▸ **Job**
Copy every line of the records below character for character, without changing any values, spacing, or punctuation.
— BEGIN Given data —
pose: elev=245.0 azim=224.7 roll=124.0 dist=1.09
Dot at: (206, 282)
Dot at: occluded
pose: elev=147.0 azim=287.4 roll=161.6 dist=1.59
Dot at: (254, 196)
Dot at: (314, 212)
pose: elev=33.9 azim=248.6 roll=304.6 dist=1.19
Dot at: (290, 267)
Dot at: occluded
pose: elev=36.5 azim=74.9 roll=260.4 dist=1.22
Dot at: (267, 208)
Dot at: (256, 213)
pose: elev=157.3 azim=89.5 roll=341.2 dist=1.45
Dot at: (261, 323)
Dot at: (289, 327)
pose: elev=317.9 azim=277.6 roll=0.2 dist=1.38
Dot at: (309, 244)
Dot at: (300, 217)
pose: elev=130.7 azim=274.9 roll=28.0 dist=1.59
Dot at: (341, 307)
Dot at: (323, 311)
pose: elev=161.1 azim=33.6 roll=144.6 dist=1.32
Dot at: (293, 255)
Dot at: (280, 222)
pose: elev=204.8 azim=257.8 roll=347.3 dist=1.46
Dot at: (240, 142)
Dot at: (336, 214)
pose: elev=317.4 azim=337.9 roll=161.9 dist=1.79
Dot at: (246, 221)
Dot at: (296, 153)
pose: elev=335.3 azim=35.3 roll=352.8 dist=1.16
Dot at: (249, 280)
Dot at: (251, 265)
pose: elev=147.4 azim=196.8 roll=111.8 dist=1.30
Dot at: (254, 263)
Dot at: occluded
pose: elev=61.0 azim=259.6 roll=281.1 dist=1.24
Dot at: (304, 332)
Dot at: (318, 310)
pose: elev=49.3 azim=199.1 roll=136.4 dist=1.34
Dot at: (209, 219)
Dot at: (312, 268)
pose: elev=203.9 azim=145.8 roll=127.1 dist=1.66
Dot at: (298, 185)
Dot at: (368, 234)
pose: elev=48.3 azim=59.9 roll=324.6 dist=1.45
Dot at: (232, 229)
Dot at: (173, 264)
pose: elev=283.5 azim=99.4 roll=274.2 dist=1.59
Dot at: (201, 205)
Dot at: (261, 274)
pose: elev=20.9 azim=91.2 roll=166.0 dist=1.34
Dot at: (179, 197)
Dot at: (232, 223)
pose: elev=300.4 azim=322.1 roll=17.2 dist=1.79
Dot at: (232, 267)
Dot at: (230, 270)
— END Given data —
▸ **The output**
pose: elev=245.0 azim=224.7 roll=124.0 dist=1.09
Dot at: (206, 282)
Dot at: occluded
pose: elev=147.0 azim=287.4 roll=161.6 dist=1.59
Dot at: (254, 196)
Dot at: (314, 212)
pose: elev=33.9 azim=248.6 roll=304.6 dist=1.19
Dot at: (290, 267)
Dot at: occluded
pose: elev=36.5 azim=74.9 roll=260.4 dist=1.22
Dot at: (267, 208)
Dot at: (256, 213)
pose: elev=157.3 azim=89.5 roll=341.2 dist=1.45
Dot at: (261, 323)
Dot at: (289, 327)
pose: elev=317.9 azim=277.6 roll=0.2 dist=1.38
Dot at: (309, 244)
Dot at: (300, 217)
pose: elev=130.7 azim=274.9 roll=28.0 dist=1.59
Dot at: (341, 307)
Dot at: (323, 311)
pose: elev=161.1 azim=33.6 roll=144.6 dist=1.32
Dot at: (293, 255)
Dot at: (280, 222)
pose: elev=204.8 azim=257.8 roll=347.3 dist=1.46
Dot at: (240, 142)
Dot at: (336, 214)
pose: elev=317.4 azim=337.9 roll=161.9 dist=1.79
Dot at: (246, 221)
Dot at: (296, 153)
pose: elev=335.3 azim=35.3 roll=352.8 dist=1.16
Dot at: (249, 280)
Dot at: (251, 265)
pose: elev=147.4 azim=196.8 roll=111.8 dist=1.30
Dot at: (254, 263)
Dot at: occluded
pose: elev=61.0 azim=259.6 roll=281.1 dist=1.24
Dot at: (304, 332)
Dot at: (318, 310)
pose: elev=49.3 azim=199.1 roll=136.4 dist=1.34
Dot at: (209, 219)
Dot at: (312, 268)
pose: elev=203.9 azim=145.8 roll=127.1 dist=1.66
Dot at: (298, 185)
Dot at: (368, 234)
pose: elev=48.3 azim=59.9 roll=324.6 dist=1.45
Dot at: (232, 229)
Dot at: (173, 264)
pose: elev=283.5 azim=99.4 roll=274.2 dist=1.59
Dot at: (201, 205)
Dot at: (261, 274)
pose: elev=20.9 azim=91.2 roll=166.0 dist=1.34
Dot at: (179, 197)
Dot at: (232, 223)
pose: elev=300.4 azim=322.1 roll=17.2 dist=1.79
Dot at: (232, 267)
Dot at: (230, 270)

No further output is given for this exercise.